The importance of having a wrestlers' union in professional wrestling
Analyzing the need for a wrestler's union in professional wrestling.
Last week, Daniel Bryan finally put the rumors to rest, when he confirmed that he was injured, and had to take yet another sabbatical from professional wrestling. Although the timeline of Bryan’s return is still up in the air, there is a good chance that we may have seen the last of one of the greatest technical wrestlers in the history of the business. When all is said and done, professional wrestlers, like any other normal human being, need to take care of themselves and their family, and if they have to choose between their well-being and competing in the ring, it is more often than not a no-brainer.
The logical conclusion may not always be rational; in the entertainment industry, especially in the WWE, the superstars spend 300 days in a year traveling and performing in front of the fans. While the fans and the youngsters cheer and boo the characters in the ring, the struggle of these superstars behind the curtains is unfathomable. Jesse Ventura once said that if you want to become a professional wrestler, you have to be prepared to live in constant pain almost every day.
Beyond the smoke and mirror, and away from the spotlight and the mad circus that is professional wrestling, one doesn’t often think about the personal lives of the superstars – the same performers who put a smile on the faces of the fans, as they’re supposed to, may be going through a tumultuous and torrid times in their personal lives. So why do they still persist with working over 5 days a week throughout the year? Putting things in perspective, one wonders how Daniel Bryan would survive while being injured.
The WWE takes care of their employees when they’re injured by sending them their paychecks and their royalty checks, but that wasn’t always the case. Professional wrestling, in its crudest form is one of the most demanding and unforgiving jobs in the world. Back in the 70s and 80s, it almost wasn’t worth getting into the wrestling industry, as more often than not, the performers ended up spending more than what they earned, and in case they suffered an injury, the writing was almost on the wall regarding their exit from the organization.

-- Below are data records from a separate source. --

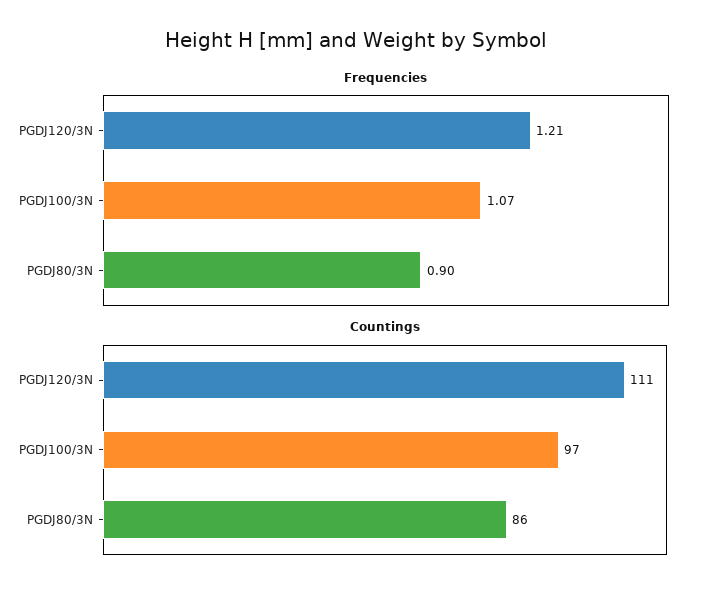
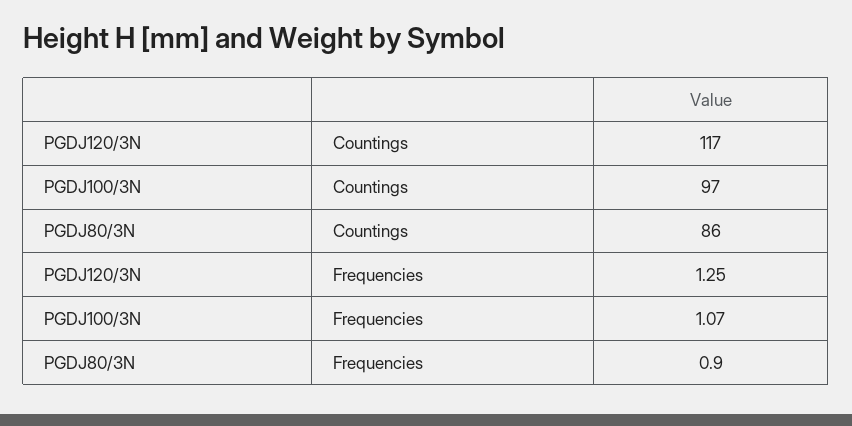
  {
    "Frequencies": {
-     "PGDJ120/3N": 1.21,
+     "PGDJ120/3N": 1.25,
      "PGDJ100/3N": 1.07,
      "PGDJ80/3N": 0.9
    },
    "Countings": {
-     "PGDJ120/3N": 111,
+     "PGDJ120/3N": 117,
      "PGDJ100/3N": 97,
      "PGDJ80/3N": 86
    }
  }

One of the most devastating periods for professional wrestlers was during the industry’s heyday – The Monday Night Wars. While most of the fans would claim that the “War” did more good than harm, it led to the performers getting protective about their spots. It was later revealed that most of the performers worked hurt, and in the process got addicted to pain pills and drugs. One of the most notable cases was Davey Boy Smith, better known as The British Bulldog, who hurt his back while performing, and was later released from WCW when he was home, recuperating.
This wasn’t the only instance, but a common practice, as many other performers were cut from the organizations when they couldn’t perform for more than 8 weeks while they were injured.